AAP logoAAP 16/08/2016 By Anna Hitchings

A jump in the number of people getting "inked" with tattoos has put a dent in the number of blood donations.

The Australian Red Cross says there's been a 30 per cent drop in the number of blood donors in the past seven years, citing an increase in tattoos as a major factor.

Those getting new tattoos must wait at least six months before donating blood because of an increased risk of hepatitis C infection.

To combat the fall in donors, the Red Cross has joined a global campaign called Missing Type, which launched on Tuesday.

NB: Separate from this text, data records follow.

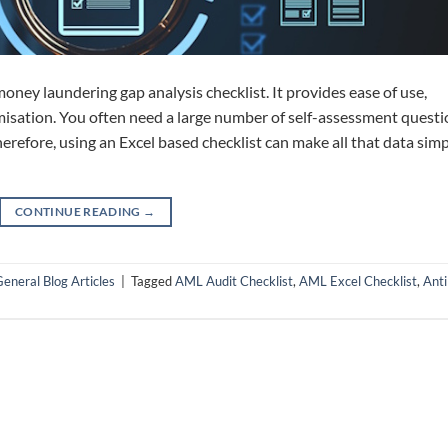
 money laundering gap analysis checklist. It provides ease of use,
omisation. You often need a large number of self-assessment quest
erefore, using an Excel based checklist can make all that data simp
CONTINUE READING
→
eneral Blog Articles
|
Tagged
AML Audit Checklist
,
AML Excel Checklist
,
Anti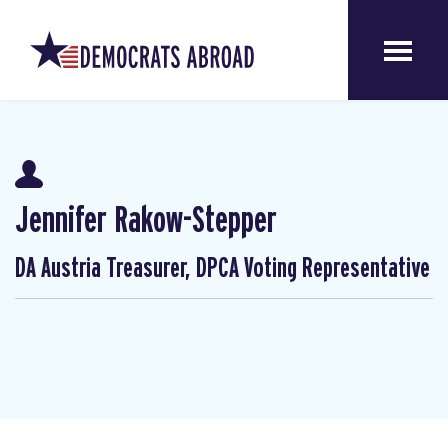
Jennifer Rakow-Stepper
DA Austria Treasurer, DPCA Voting Representative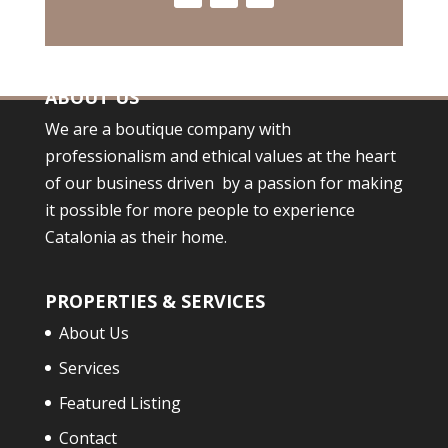
ABOUT US
We are a boutique company with
professionalism and ethical values at the heart
of our business driven by a passion for making
it possible for more people to experience
Catalonia as their home.
PROPERTIES & SERVICES
About Us
Services
Featured Listing
Contact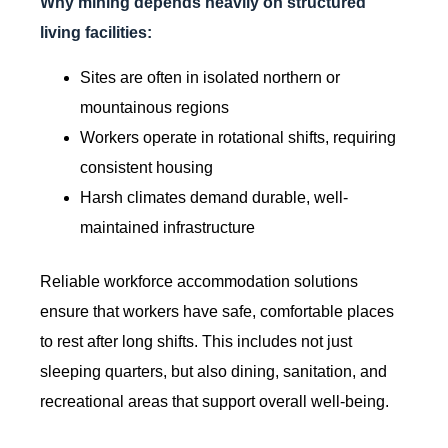
Why mining depends heavily on structured
living facilities:
Sites are often in isolated northern or
mountainous regions
Workers operate in rotational shifts, requiring
consistent housing
Harsh climates demand durable, well-
maintained infrastructure
Reliable workforce accommodation solutions
ensure that workers have safe, comfortable places
to rest after long shifts. This includes not just
sleeping quarters, but also dining, sanitation, and
recreational areas that support overall well-being.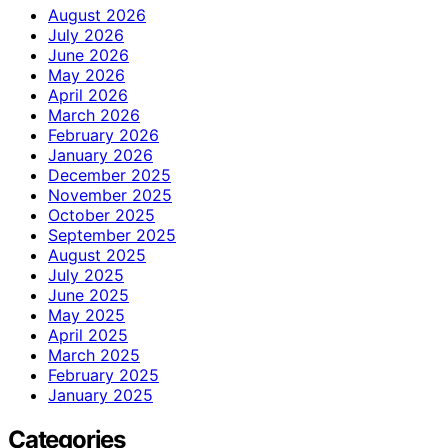
August 2026
July 2026
June 2026
May 2026
April 2026
March 2026
February 2026
January 2026
December 2025
November 2025
October 2025
September 2025
August 2025
July 2025
June 2025
May 2025
April 2025
March 2025
February 2025
January 2025
Categories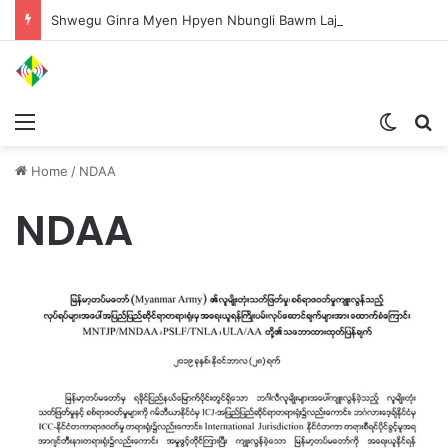
Shwegu Ginra Myen Hpyen Nbungli Bawm Laja Lana Wa Jahkrat Bun Nga
Menu
Switch
S
Home
/
NDAA
NDAA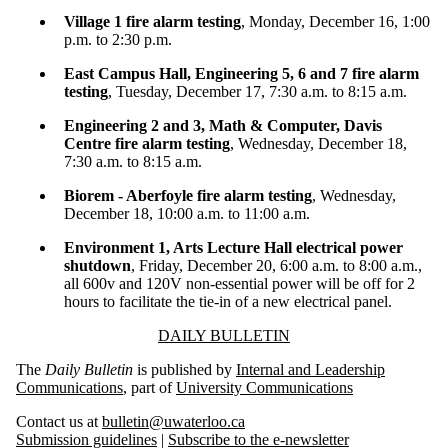
Village 1 fire alarm testing
, Monday, December 16, 1:00
p.m. to 2:30 p.m.
East Campus Hall, Engineering 5, 6 and 7 fire alarm
testing
, Tuesday, December 17, 7:30 a.m. to 8:15 a.m.
Engineering 2 and 3, Math & Computer, Davis
Centre fire alarm testing
, Wednesday, December 18,
7:30 a.m. to 8:15 a.m.
Biorem - Aberfoyle fire alarm testing
, Wednesday,
December 18, 10:00 a.m. to 11:00 a.m.
Environment 1, Arts Lecture Hall electrical power
shutdown
, Friday, December 20, 6:00 a.m. to 8:00 a.m.,
all 600v and 120V non-essential power will be off for 2
hours to facilitate the tie-in of a new electrical panel.
Information about Daily Bulletin
DAILY BULLETIN
The
Daily Bulletin
is published by
Internal and Leadership
Communications
, part of
University Communications
Contact us at
bulletin@uwaterloo.ca
Submission guidelines
|
Subscribe to the e-newsletter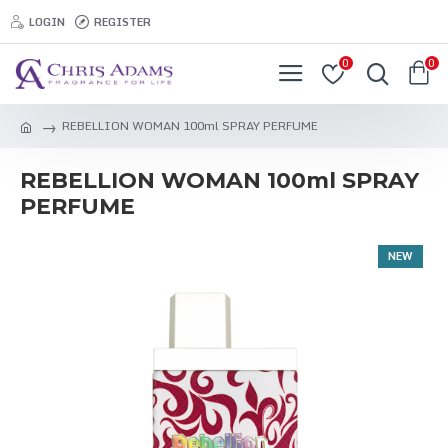
LOGIN
REGISTER
0
0
REBELLION WOMAN 100ml SPRAY PERFUME
REBELLION WOMAN 100ml SPRAY
PERFUME
NEW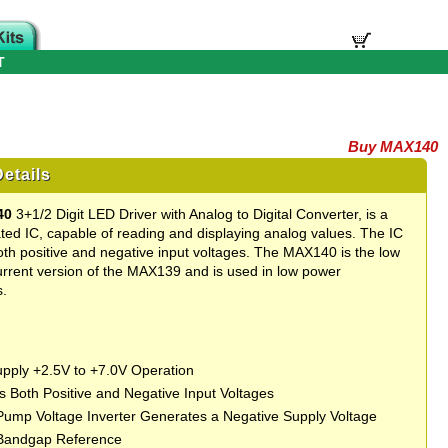
T
Buy MAX140
etails
40
3+1/2 Digit LED Driver with Analog to Digital Converter, is a
rated IC, capable of reading and displaying analog values. The IC
th positive and negative input voltages. The MAX140 is the low
rrent version of the MAX139 and is used in low power
s.
upply +2.5V to +7.0V Operation
 Both Positive and Negative Input Voltages
ump Voltage Inverter Generates a Negative Supply Voltage
 Bandgap Reference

Throughout the week-long campaign the letters of the main blood groups - A, B and O - will disappear from signs, planes, post office boxes and elsewhere throughout NSW to help raise awareness about giving blood.

"In Australia there is a particular need for 100,000 new donors this financial year to help service the growing need for plasma-based medicines that thousands of Australian patients depend on for quality of life," the Red Cross said in a statement.

In Australia, the number of donors slipped from 127,000 in 2008 to 87,000 in 2015 - a 31 per cent drop.

As well as tattoos, other factors believed to be affecting donor levels include people travelling to more exotic locations around the world, having less free time, and not being aware of the need to donate blood.

A Red Cross spokeswoman said while all blood donations are tested for infections, there's a small chance that something gets missed.

"We test all of the blood but there is no testing that is 100 per cent perfect," the spokeswoman told AAP.